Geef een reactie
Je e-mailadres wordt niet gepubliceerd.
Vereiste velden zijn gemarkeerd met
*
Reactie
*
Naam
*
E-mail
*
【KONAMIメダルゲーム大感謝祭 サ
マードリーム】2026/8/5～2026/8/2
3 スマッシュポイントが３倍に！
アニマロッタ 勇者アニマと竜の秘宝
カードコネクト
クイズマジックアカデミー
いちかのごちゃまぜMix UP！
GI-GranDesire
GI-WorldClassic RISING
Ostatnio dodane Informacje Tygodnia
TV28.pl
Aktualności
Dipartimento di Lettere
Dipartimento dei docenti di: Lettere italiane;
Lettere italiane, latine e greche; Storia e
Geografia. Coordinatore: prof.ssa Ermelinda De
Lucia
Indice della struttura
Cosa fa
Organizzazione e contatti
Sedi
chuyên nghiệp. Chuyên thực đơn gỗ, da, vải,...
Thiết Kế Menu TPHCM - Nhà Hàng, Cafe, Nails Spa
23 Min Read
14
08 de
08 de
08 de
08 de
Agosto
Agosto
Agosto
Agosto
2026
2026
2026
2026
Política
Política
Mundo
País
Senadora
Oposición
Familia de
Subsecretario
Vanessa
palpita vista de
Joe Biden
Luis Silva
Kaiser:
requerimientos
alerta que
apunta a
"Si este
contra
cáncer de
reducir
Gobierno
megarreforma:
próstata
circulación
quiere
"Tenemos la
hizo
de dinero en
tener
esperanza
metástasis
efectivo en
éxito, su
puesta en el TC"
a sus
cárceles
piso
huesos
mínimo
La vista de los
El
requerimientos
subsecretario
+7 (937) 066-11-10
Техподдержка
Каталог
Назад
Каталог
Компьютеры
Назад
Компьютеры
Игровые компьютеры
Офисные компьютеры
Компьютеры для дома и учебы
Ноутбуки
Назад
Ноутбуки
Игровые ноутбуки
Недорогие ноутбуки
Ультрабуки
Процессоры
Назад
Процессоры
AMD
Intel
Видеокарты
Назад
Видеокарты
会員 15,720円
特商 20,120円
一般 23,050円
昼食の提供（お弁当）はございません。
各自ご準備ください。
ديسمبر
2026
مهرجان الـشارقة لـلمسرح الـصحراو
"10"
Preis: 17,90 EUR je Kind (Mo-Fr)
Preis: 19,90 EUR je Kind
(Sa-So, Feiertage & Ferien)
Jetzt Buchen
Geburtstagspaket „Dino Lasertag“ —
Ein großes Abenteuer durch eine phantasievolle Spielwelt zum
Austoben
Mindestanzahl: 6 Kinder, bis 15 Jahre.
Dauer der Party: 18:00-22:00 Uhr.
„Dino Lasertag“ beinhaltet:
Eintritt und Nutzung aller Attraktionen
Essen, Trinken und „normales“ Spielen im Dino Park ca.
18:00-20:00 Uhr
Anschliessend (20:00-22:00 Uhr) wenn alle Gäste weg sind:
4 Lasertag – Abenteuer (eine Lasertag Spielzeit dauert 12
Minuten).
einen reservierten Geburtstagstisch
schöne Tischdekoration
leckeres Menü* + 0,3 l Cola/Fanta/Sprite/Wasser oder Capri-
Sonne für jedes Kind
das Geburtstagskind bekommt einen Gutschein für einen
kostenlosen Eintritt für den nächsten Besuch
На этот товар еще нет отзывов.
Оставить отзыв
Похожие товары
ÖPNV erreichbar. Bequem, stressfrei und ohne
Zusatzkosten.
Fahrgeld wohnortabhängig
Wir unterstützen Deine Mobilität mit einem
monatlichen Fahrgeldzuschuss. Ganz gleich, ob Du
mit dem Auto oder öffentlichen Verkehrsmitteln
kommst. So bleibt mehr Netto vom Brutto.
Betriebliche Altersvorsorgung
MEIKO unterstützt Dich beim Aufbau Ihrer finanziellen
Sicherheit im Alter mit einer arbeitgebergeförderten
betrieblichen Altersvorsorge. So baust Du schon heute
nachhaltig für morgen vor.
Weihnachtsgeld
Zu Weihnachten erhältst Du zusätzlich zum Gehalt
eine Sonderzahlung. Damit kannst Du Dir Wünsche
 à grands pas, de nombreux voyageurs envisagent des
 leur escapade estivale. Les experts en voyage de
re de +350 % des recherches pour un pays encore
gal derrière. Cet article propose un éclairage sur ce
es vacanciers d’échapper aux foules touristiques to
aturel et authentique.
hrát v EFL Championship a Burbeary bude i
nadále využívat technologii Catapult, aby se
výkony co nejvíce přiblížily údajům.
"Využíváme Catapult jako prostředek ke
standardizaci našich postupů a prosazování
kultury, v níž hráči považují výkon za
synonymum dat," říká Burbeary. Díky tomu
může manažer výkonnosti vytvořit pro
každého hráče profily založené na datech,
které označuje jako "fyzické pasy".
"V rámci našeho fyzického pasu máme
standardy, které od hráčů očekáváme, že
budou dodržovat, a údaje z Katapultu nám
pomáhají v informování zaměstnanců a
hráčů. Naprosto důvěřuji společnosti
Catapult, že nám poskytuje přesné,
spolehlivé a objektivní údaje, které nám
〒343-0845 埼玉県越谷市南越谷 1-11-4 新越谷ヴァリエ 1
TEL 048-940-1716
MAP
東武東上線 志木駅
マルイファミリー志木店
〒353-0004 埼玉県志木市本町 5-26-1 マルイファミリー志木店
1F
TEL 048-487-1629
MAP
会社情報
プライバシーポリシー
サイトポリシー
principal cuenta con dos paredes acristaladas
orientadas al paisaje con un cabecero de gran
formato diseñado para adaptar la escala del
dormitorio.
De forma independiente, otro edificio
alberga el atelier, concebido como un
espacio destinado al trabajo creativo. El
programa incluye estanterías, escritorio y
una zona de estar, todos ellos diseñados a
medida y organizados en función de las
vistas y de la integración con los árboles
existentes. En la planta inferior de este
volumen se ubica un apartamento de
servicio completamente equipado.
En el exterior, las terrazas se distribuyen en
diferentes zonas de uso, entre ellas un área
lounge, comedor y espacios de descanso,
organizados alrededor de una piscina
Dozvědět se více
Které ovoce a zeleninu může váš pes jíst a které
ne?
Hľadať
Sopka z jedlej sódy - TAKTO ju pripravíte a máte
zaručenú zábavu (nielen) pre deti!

════════════════

# Work request
Reproduce every line of the entries above, character for character and in the same order, without changing anything.

# Written response
Geef een reactie
Je e-mailadres wordt niet gepubliceerd.
Vereiste velden zijn gemarkeerd met
*
Reactie
*
Naam
*
E-mail
*
【KONAMIメダルゲーム大感謝祭 サ
マードリーム】2026/8/5～2026/8/2
3 スマッシュポイントが３倍に！
アニマロッタ 勇者アニマと竜の秘宝
カードコネクト
クイズマジックアカデミー
いちかのごちゃまぜMix UP！
GI-GranDesire
GI-WorldClassic RISING
Ostatnio dodane Informacje Tygodnia
TV28.pl
Aktualności
Dipartimento di Lettere
Dipartimento dei docenti di: Lettere italiane;
Lettere italiane, latine e greche; Storia e
Geografia. Coordinatore: prof.ssa Ermelinda De
Lucia
Indice della struttura
Cosa fa
Organizzazione e contatti
Sedi
chuyên nghiệp. Chuyên thực đơn gỗ, da, vải,...
Thiết Kế Menu TPHCM - Nhà Hàng, Cafe, Nails Spa
23 Min Read
14
08 de
08 de
08 de
08 de
Agosto
Agosto
Agosto
Agosto
2026
2026
2026
2026
Política
Política
Mundo
País
Senadora
Oposición
Familia de
Subsecretario
Vanessa
palpita vista de
Joe Biden
Luis Silva
Kaiser:
requerimientos
alerta que
apunta a
"Si este
contra
cáncer de
reducir
Gobierno
megarreforma:
próstata
circulación
quiere
"Tenemos la
hizo
de dinero en
tener
esperanza
metástasis
efectivo en
éxito, su
puesta en el TC"
a sus
cárceles
piso
huesos
mínimo
La vista de los
El
requerimientos
subsecretario
+7 (937) 066-11-10
Техподдержка
Каталог
Назад
Каталог
Компьютеры
Назад
Компьютеры
Игровые компьютеры
Офисные компьютеры
Компьютеры для дома и учебы
Ноутбуки
Назад
Ноутбуки
Игровые ноутбуки
Недорогие ноутбуки
Ультрабуки
Процессоры
Назад
Процессоры
AMD
Intel
Видеокарты
Назад
Видеокарты
会員 15,720円
特商 20,120円
一般 23,050円
昼食の提供（お弁当）はございません。
各自ご準備ください。
ديسمبر
2026
مهرجان الـشارقة لـلمسرح الـصحراو
"10"
Preis: 17,90 EUR je Kind (Mo-Fr)
Preis: 19,90 EUR je Kind
(Sa-So, Feiertage & Ferien)
Jetzt Buchen
Geburtstagspaket „Dino Lasertag“ —
Ein großes Abenteuer durch eine phantasievolle Spielwelt zum
Austoben
Mindestanzahl: 6 Kinder, bis 15 Jahre.
Dauer der Party: 18:00-22:00 Uhr.
„Dino Lasertag“ beinhaltet:
Eintritt und Nutzung aller Attraktionen
Essen, Trinken und „normales“ Spielen im Dino Park ca.
18:00-20:00 Uhr
Anschliessend (20:00-22:00 Uhr) wenn alle Gäste weg sind:
4 Lasertag – Abenteuer (eine Lasertag Spielzeit dauert 12
Minuten).
einen reservierten Geburtstagstisch
schöne Tischdekoration
leckeres Menü* + 0,3 l Cola/Fanta/Sprite/Wasser oder Capri-
Sonne für jedes Kind
das Geburtstagskind bekommt einen Gutschein für einen
kostenlosen Eintritt für den nächsten Besuch
На этот товар еще нет отзывов.
Оставить отзыв
Похожие товары
ÖPNV erreichbar. Bequem, stressfrei und ohne
Zusatzkosten.
Fahrgeld wohnortabhängig
Wir unterstützen Deine Mobilität mit einem
monatlichen Fahrgeldzuschuss. Ganz gleich, ob Du
mit dem Auto oder öffentlichen Verkehrsmitteln
kommst. So bleibt mehr Netto vom Brutto.
Betriebliche Altersvorsorgung
MEIKO unterstützt Dich beim Aufbau Ihrer finanziellen
Sicherheit im Alter mit einer arbeitgebergeförderten
betrieblichen Altersvorsorge. So baust Du schon heute
nachhaltig für morgen vor.
Weihnachtsgeld
Zu Weihnachten erhältst Du zusätzlich zum Gehalt
eine Sonderzahlung. Damit kannst Du Dir Wünsche
 à grands pas, de nombreux voyageurs envisagent des
 leur escapade estivale. Les experts en voyage de
re de +350 % des recherches pour un pays encore
gal derrière. Cet article propose un éclairage sur ce
es vacanciers d’échapper aux foules touristiques to
aturel et authentique.
hrát v EFL Championship a Burbeary bude i
nadále využívat technologii Catapult, aby se
výkony co nejvíce přiblížily údajům.
"Využíváme Catapult jako prostředek ke
standardizaci našich postupů a prosazování
kultury, v níž hráči považují výkon za
synonymum dat," říká Burbeary. Díky tomu
může manažer výkonnosti vytvořit pro
každého hráče profily založené na datech,
které označuje jako "fyzické pasy".
"V rámci našeho fyzického pasu máme
standardy, které od hráčů očekáváme, že
budou dodržovat, a údaje z Katapultu nám
pomáhají v informování zaměstnanců a
hráčů. Naprosto důvěřuji společnosti
Catapult, že nám poskytuje přesné,
spolehlivé a objektivní údaje, které nám
〒343-0845 埼玉県越谷市南越谷 1-11-4 新越谷ヴァリエ 1
TEL 048-940-1716
MAP
東武東上線 志木駅
マルイファミリー志木店
〒353-0004 埼玉県志木市本町 5-26-1 マルイファミリー志木店
1F
TEL 048-487-1629
MAP
会社情報
プライバシーポリシー
サイトポリシー
principal cuenta con dos paredes acristaladas
orientadas al paisaje con un cabecero de gran
formato diseñado para adaptar la escala del
dormitorio.
De forma independiente, otro edificio
alberga el atelier, concebido como un
espacio destinado al trabajo creativo. El
programa incluye estanterías, escritorio y
una zona de estar, todos ellos diseñados a
medida y organizados en función de las
vistas y de la integración con los árboles
existentes. En la planta inferior de este
volumen se ubica un apartamento de
servicio completamente equipado.
En el exterior, las terrazas se distribuyen en
diferentes zonas de uso, entre ellas un área
lounge, comedor y espacios de descanso,
organizados alrededor de una piscina
Dozvědět se více
Které ovoce a zeleninu může váš pes jíst a které
ne?
Hľadať
Sopka z jedlej sódy - TAKTO ju pripravíte a máte
zaručenú zábavu (nielen) pre deti!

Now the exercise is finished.